Go to College or University
While not totally essential, the easiest way to begin a career as an air traffic controller is to go to college. There are numerous FAA-approved schools offering training through the Air Traffic Collegiate Training Initiative (AT-CTI) that will help you meet the minimum requirements for applying for an ATC opening with the FAA. Once you have completed your two-year or four-year degree, you should receive a letter of recommendation from your school and apply for an ATC job. If you've already gotten a degree or you're switching careers, you must have either progressively responsible full-time work experience or college study to qualify. Specifically, you need three years of work, four years of college, or some combination of the two to satisfy the minimum requirements.
Apply for a Job
Once you've met education or work experience requirements, you must pass an exam. The computer-based pre-employment exam requires about 8 hours to complete and is only offered by the FAA. Typically, there are more applicants than test slots, but AT-CTI applicants in good academic standing are guaranteed an opportunity to take the exam. Once you've passed the exam, you are technically eligible for an air traffic controller job, unfortunately, you must then undergo an extensive background check and drug testing. It's safe to say, the FAA doesn't let just anyone work ATC.

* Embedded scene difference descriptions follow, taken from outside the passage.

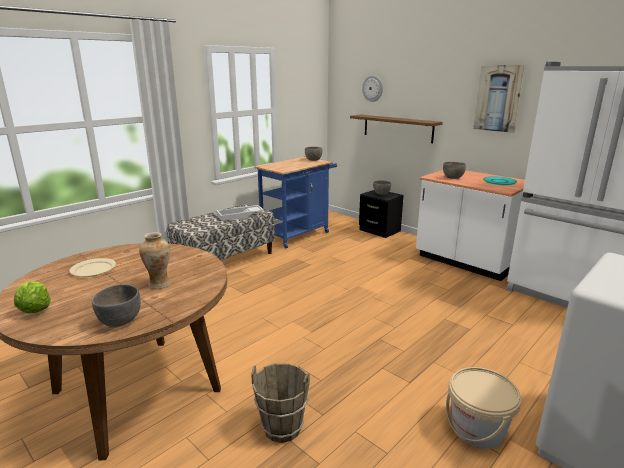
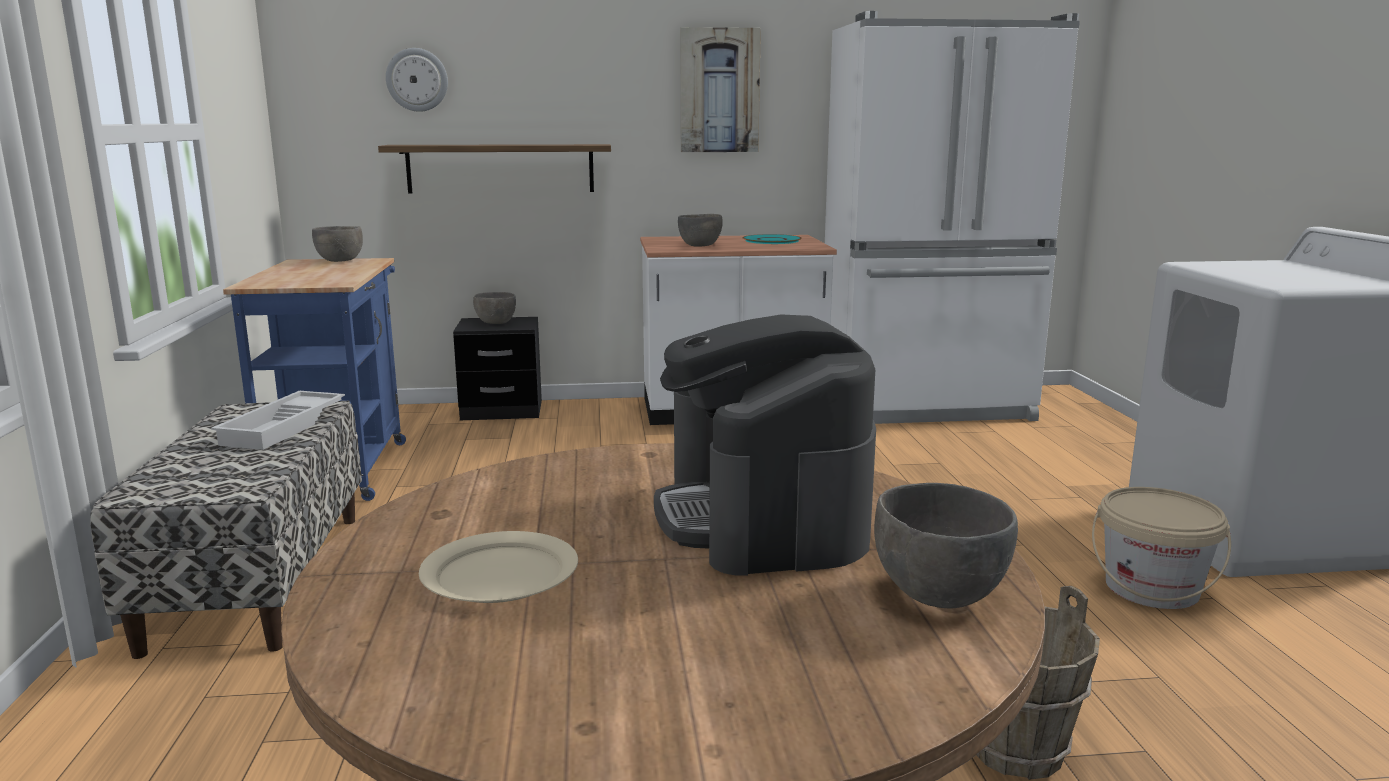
camera: 50 degrees left, 5 degrees down
lettuce [14,281,51,313] -> none
vase [139,232,171,289] -> coffee machine [654,314,876,576]

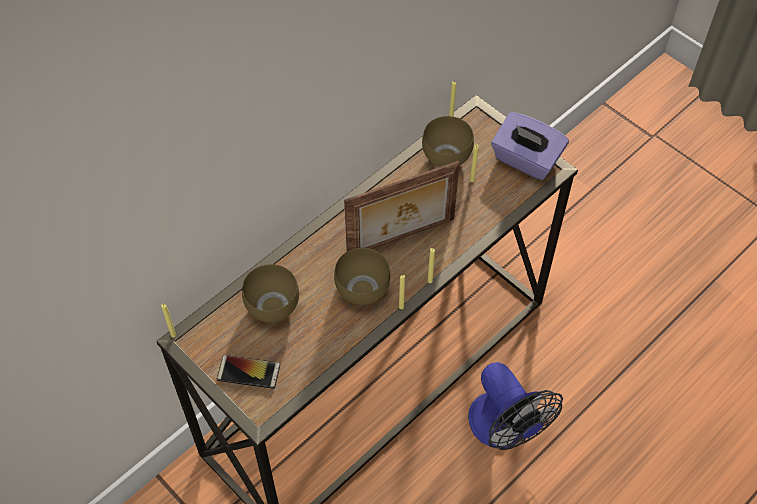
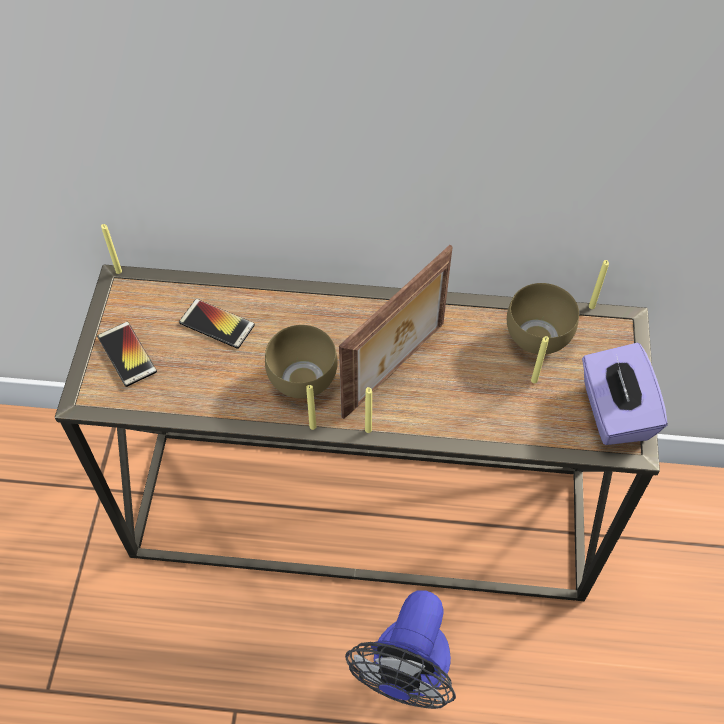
camera: 50 degrees right, 0 degrees up
brown bowl [242,264,299,322] -> phone [179,299,255,349]
picture frame [344,161,460,251] -> picture frame turned 75 degrees counterclockwise [339,245,453,419]

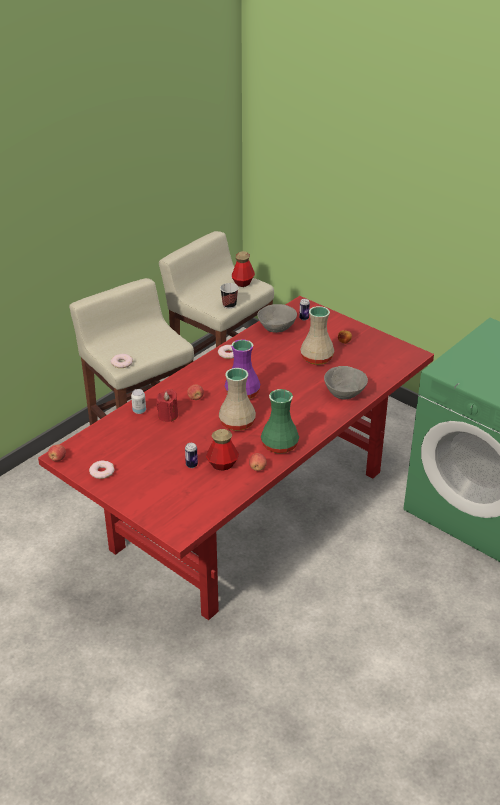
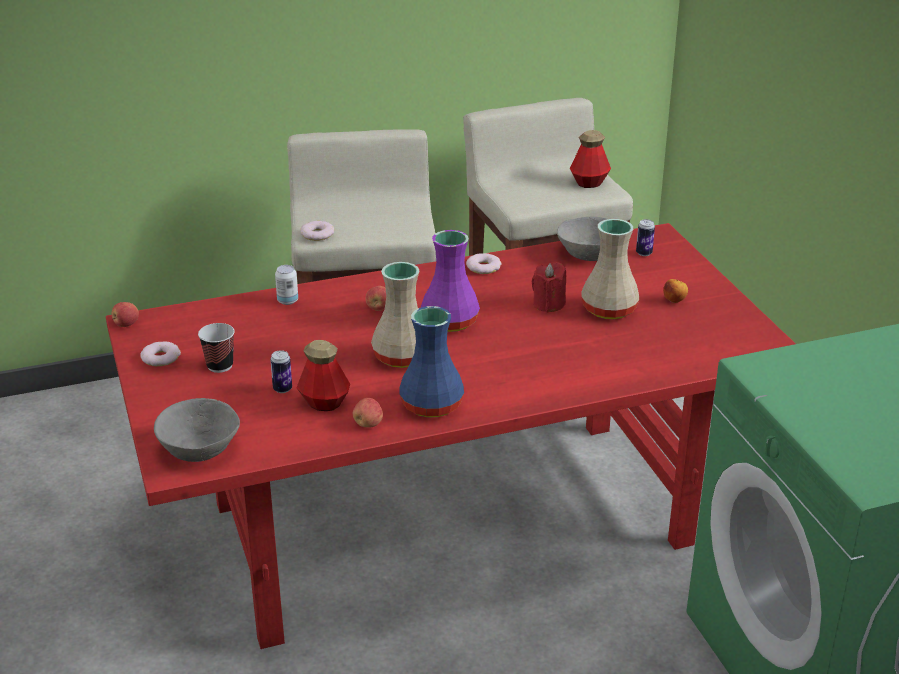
camera: 30 degrees right, 5 degrees down
red candle [156,389,178,422] -> red candle moved to [532,262,566,313]
cup [220,283,239,309] -> cup moved to [198,323,235,373]
green vase [261,389,299,454] -> blue vase [400,306,464,418]
grey bowl [324,366,368,400] -> grey bowl moved to [154,398,240,462]

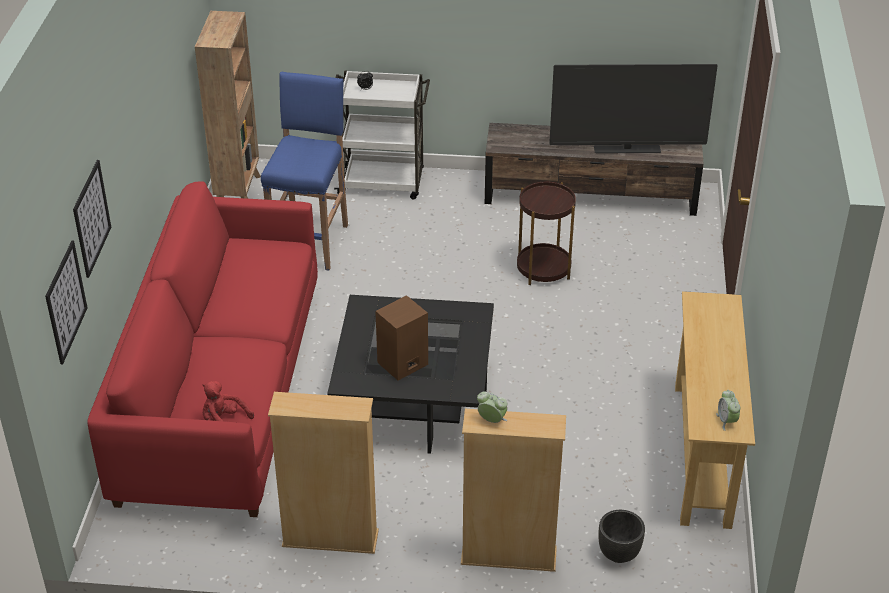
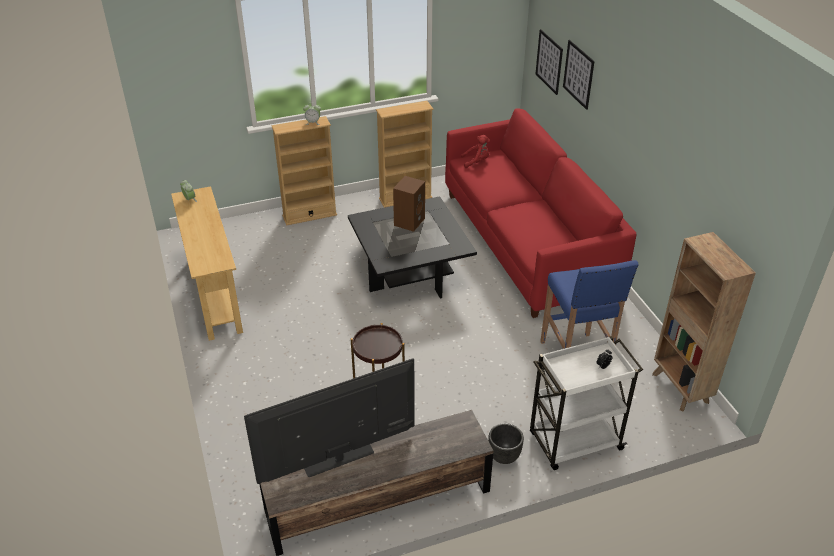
camera: 155 degrees right, 0 degrees up
black planter [599,510,645,563] -> black planter moved to [488,423,524,464]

Attend FAA Air Traffic Controller Academy Training
Finally, once you're hired, the FAA will send you to Oklahoma City to their Air Traffic Controller Academy for 12 weeks of intensive training on the ATC system, regulations, and equipment. Thankfully, if you're a graduate of an AT-CTI program, you may be able to bypass the first five weeks of training. Once you've graduated from the academy, you will receive an assignment to a real air traffic control facility for an additional 2 to 4 years of on-the-job-training. If you make it through all that training, you're all set for one of the most fulfilling careers available today.
As you can tell, air traffic controller careers are not for the faint of heart. The training is extensive, but it has to be, because ATC is a high-stakes career. If you think you've got what it takes, now is the time to start training for your air traffic controller career.